Spandex used to ship with function decorators, but those decorators had a habit of causing weird compilation issues for certain users, and could be easily implemented by any user of the library.

## Asynchronous Processes

The current trace_id and span_id can be retrieved with `Tracer.current_trace_id()` and `Tracer.current_span_id()`. This can then be used as `Tracer.continue_trace("new_trace", trace_id, span_id)`. New spans can then be logged from there and will be sent in a separate batch.

## Strategies

There is (currently and temporarily) only one storage strategy, which can be changed via the `strategy` option. See tracer opt documentation for an example of setting it. To implement your own (ETS adapter should be on its way) simply implement the `Spandex.Strategy` behaviour. Keep in mind that the strategy is not an atomic pattern. It represents retrieving and wholesale replacing a trace, meaning that it is *not* safe to use across processes or concurrently. Each process should have its own store for its own generated spans. This should be fine because you can send multiple batches of spans for the same trace separately.

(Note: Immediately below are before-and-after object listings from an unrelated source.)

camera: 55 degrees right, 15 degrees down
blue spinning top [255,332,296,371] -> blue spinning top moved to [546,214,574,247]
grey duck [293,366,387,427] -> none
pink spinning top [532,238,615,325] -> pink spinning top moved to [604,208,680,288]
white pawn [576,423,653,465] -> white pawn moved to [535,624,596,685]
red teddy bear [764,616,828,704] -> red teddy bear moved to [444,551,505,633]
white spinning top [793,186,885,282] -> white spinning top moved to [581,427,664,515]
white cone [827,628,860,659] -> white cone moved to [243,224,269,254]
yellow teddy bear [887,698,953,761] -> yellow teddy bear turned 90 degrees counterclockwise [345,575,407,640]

## Datadog Api Sender Performance

Originally, the library had an api server and spans were sent via `GenServer.cast`, but we've seen the need to introduce backpressure, and limit the overall amount of requests made. As such, the datadog api sender accepts `batch_size` and `sync_threshold` options.

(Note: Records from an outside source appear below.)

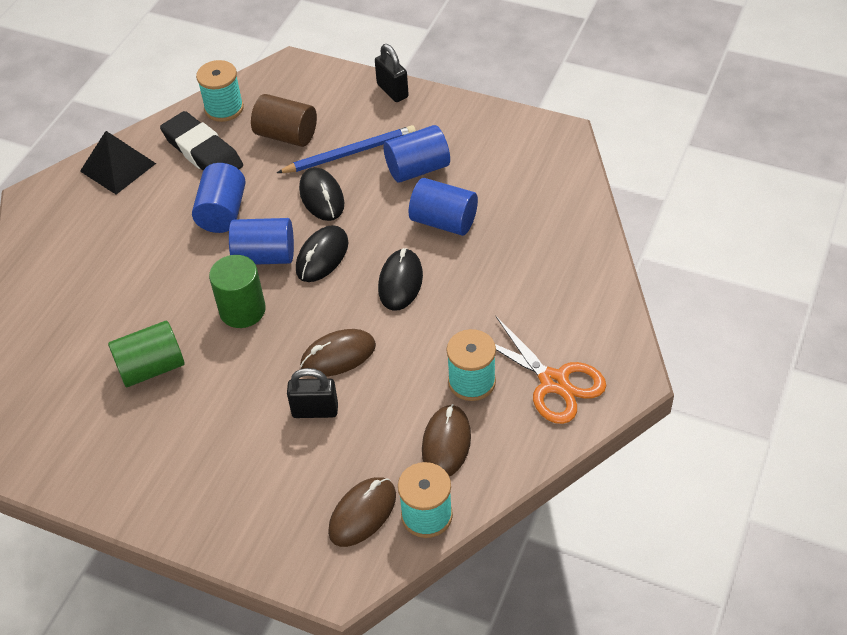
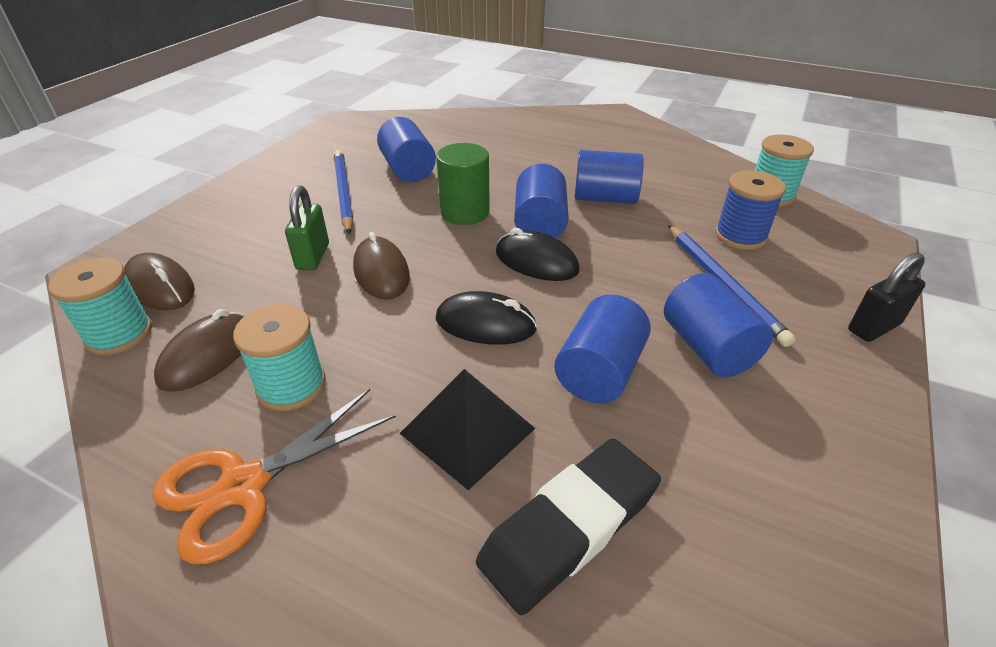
camera: 90 degrees right, 10 degrees down
black pyramid [80,131,156,194] -> black pyramid moved to [399,369,536,490]
green cylinder [108,321,185,387] -> blue cylinder [377,117,436,182]
black eraser [160,111,243,170] -> black eraser moved to [476,438,661,615]
brown cylinder [251,94,317,147] -> blue spool [715,170,786,250]
black padlock [287,368,338,418] -> green padlock [285,185,329,270]
black mouse [299,167,344,221] -> none
brown mouse [422,404,471,476] -> brown mouse turned 75 degrees counterclockwise [154,309,244,392]
none -> blue pencil [334,150,353,234]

Batch size refers to *traces* not spans, so if you send a large amount of spans per trace, then you probably want to keep that number low. If you send only a few spans, then you could set it significantly higher.

Sync threshold refers to the *number of processes concurrently sending spans*. *NOT* the number of traces queued up waiting to be sent. It is used to apply backpressure while still taking advantage of parallelism. Ideally, the sync threshold would be set to a point that you wouldn't reasonably reach often, but that is low enough to not cause systemic performance issues if you don't apply backpressure. A simple way to think about it is that if you are seeing 1000 request per second, and your batch size is 10, then you'll be making 100 requests per second to datadog(probably a bad config). But if your sync_threshold is set to 10, you'll almost certainly exceed that because 100 requests in 1 second will likely overlap in that way. So when that is exceeded, the work is done synchronously, (not waiting for the asynchronous ones to complete even). This concept of backpressure is very important, and strategies for switching to synchronous operation are often surprisingly far more performant than purely asynchronous strategies (and much more predictable).